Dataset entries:
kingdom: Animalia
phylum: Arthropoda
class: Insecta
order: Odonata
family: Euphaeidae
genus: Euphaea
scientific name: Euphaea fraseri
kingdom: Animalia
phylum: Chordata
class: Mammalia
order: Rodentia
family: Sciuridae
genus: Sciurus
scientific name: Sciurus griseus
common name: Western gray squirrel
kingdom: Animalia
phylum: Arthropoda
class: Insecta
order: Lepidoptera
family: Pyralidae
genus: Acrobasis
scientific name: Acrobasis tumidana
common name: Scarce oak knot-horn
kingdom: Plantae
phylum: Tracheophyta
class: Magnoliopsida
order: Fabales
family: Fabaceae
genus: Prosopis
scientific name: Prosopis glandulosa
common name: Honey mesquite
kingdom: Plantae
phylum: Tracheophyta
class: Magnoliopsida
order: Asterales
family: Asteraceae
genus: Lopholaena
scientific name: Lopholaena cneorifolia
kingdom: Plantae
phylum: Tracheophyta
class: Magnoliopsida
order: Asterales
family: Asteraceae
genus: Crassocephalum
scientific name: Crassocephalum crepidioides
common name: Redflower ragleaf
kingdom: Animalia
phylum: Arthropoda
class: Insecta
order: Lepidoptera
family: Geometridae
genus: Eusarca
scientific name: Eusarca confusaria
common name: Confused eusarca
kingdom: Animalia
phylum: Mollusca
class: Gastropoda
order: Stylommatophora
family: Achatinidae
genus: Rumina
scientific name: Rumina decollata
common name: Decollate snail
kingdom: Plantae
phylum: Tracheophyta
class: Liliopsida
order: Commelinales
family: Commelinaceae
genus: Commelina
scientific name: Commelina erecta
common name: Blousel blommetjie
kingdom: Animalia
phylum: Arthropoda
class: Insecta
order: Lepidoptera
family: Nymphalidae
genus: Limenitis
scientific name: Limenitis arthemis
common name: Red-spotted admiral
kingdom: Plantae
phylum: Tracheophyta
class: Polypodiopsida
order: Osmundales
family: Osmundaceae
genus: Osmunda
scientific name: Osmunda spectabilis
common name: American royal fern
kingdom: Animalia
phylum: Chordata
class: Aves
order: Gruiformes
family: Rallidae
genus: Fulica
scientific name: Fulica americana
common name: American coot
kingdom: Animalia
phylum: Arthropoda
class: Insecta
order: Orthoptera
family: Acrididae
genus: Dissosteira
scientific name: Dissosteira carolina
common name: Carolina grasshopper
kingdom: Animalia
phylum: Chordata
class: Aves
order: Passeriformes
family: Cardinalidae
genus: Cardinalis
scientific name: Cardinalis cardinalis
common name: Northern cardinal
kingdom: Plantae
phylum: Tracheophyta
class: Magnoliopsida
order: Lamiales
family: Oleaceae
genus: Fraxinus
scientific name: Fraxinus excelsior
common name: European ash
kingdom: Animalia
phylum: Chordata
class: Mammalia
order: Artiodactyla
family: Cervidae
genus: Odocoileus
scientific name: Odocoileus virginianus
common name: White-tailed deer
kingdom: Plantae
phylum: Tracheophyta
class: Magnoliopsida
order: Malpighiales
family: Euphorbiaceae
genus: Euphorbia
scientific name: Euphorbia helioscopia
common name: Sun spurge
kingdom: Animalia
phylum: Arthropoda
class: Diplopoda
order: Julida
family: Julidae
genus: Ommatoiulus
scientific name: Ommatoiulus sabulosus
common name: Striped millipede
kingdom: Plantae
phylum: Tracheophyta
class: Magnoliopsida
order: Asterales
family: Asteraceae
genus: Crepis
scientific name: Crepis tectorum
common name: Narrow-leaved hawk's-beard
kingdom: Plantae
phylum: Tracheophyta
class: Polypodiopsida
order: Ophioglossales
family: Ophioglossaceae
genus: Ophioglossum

### SHORT PROBLEM
Can you arrange all the rows above as a two-column CSV with the headers field and value, one line per row, putting each row's text under field and its answer under value? Put each entry in its own quoted field and turn any line breaks into spaces.

### TASK RESPONSE
field,value
"kingdom:","Animalia"
"phylum:","Arthropoda"
"class:","Insecta"
"order:","Odonata"
"family:","Euphaeidae"
"genus:","Euphaea"
"scientific name:","Euphaea fraseri"
"kingdom:","Animalia"
"phylum:","Chordata"
"class:","Mammalia"
"order:","Rodentia"
"family:","Sciuridae"
"genus:","Sciurus"
"scientific name:","Sciurus griseus"
"common name:","Western gray squirrel"
"kingdom:","Animalia"
"phylum:","Arthropoda"
"class:","Insecta"
"order:","Lepidoptera"
"family:","Pyralidae"
"genus:","Acrobasis"
"scientific name:","Acrobasis tumidana"
"common name:","Scarce oak knot-horn"
"kingdom:","Plantae"
"phylum:","Tracheophyta"
"class:","Magnoliopsida"
"order:","Fabales"
"family:","Fabaceae"
"genus:","Prosopis"
"scientific name:","Prosopis glandulosa"
"common name:","Honey mesquite"
"kingdom:","Plantae"
"phylum:","Tracheophyta"
"class:","Magnoliopsida"
"order:","Asterales"
"family:","Asteraceae"
"genus:","Lopholaena"
"scientific name:","Lopholaena cneorifolia"
"kingdom:","Plantae"
"phylum:","Tracheophyta"
"class:","Magnoliopsida"
"order:","Asterales"
"family:","Asteraceae"
"genus:","Crassocephalum"
"scientific name:","Crassocephalum crepidioides"
"common name:","Redflower ragleaf"
"kingdom:","Animalia"
"phylum:","Arthropoda"
"class:","Insecta"
"order:","Lepidoptera"
"family:","Geometridae"
"genus:","Eusarca"
"scientific name:","Eusarca confusaria"
"common name:","Confused eusarca"
"kingdom:","Animalia"
"phylum:","Mollusca"
"class:","Gastropoda"
"order:","Stylommatophora"
"family:","Achatinidae"
"genus:","Rumina"
"scientific name:","Rumina decollata"
"common name:","Decollate snail"
"kingdom:","Plantae"
"phylum:","Tracheophyta"
"class:","Liliopsida"
"order:","Commelinales"
"family:","Commelinaceae"
"genus:","Commelina"
"scientific name:","Commelina erecta"
"common name:","Blousel blommetjie"
"kingdom:","Animalia"
"phylum:","Arthropoda"
"class:","Insecta"
"order:","Lepidoptera"
"family:","Nymphalidae"
"genus:","Limenitis"
"scientific name:","Limenitis arthemis"
"common name:","Red-spotted admiral"
"kingdom:","Plantae"
"phylum:","Tracheophyta"
"class:","Polypodiopsida"
"order:","Osmundales"
"family:","Osmundaceae"
"genus:","Osmunda"
"scientific name:","Osmunda spectabilis"
"common name:","American royal fern"
"kingdom:","Animalia"
"phylum:","Chordata"
"class:","Aves"
"order:","Gruiformes"
"family:","Rallidae"
"genus:","Fulica"
"scientific name:","Fulica americana"
"common name:","American coot"
"kingdom:","Animalia"
"phylum:","Arthropoda"
"class:","Insecta"
"order:","Orthoptera"
"family:","Acrididae"
"genus:","Dissosteira"
"scientific name:","Dissosteira carolina"
"common name:","Carolina grasshopper"
"kingdom:","Animalia"
"phylum:","Chordata"
"class:","Aves"
"order:","Passeriformes"
"family:","Cardinalidae"
"genus:","Cardinalis"
"scientific name:","Cardinalis cardinalis"
"common name:","Northern cardinal"
"kingdom:","Plantae"
"phylum:","Tracheophyta"
"class:","Magnoliopsida"
"order:","Lamiales"
"family:","Oleaceae"
"genus:","Fraxinus"
"scientific name:","Fraxinus excelsior"
"common name:","European ash"
"kingdom:","Animalia"
"phylum:","Chordata"
"class:","Mammalia"
"order:","Artiodactyla"
"family:","Cervidae"
"genus:","Odocoileus"
"scientific name:","Odocoileus virginianus"
"common name:","White-tailed deer"
"kingdom:","Plantae"
"phylum:","Tracheophyta"
"class:","Magnoliopsida"
"order:","Malpighiales"
"family:","Euphorbiaceae"
"genus:","Euphorbia"
"scientific name:","Euphorbia helioscopia"
"common name:","Sun spurge"
"kingdom:","Animalia"
"phylum:","Arthropoda"
"class:","Diplopoda"
"order:","Julida"
"family:","Julidae"
"genus:","Ommatoiulus"
"scientific name:","Ommatoiulus sabulosus"
"common name:","Striped millipede"
"kingdom:","Plantae"
"phylum:","Tracheophyta"
"class:","Magnoliopsida"
"order:","Asterales"
"family:","Asteraceae"
"genus:","Crepis"
"scientific name:","Crepis tectorum"
"common name:","Narrow-leaved hawk's-beard"
"kingdom:","Plantae"
"phylum:","Tracheophyta"
"class:","Polypodiopsida"
"order:","Ophioglossales"
"family:","Ophioglossaceae"
"genus:","Ophioglossum"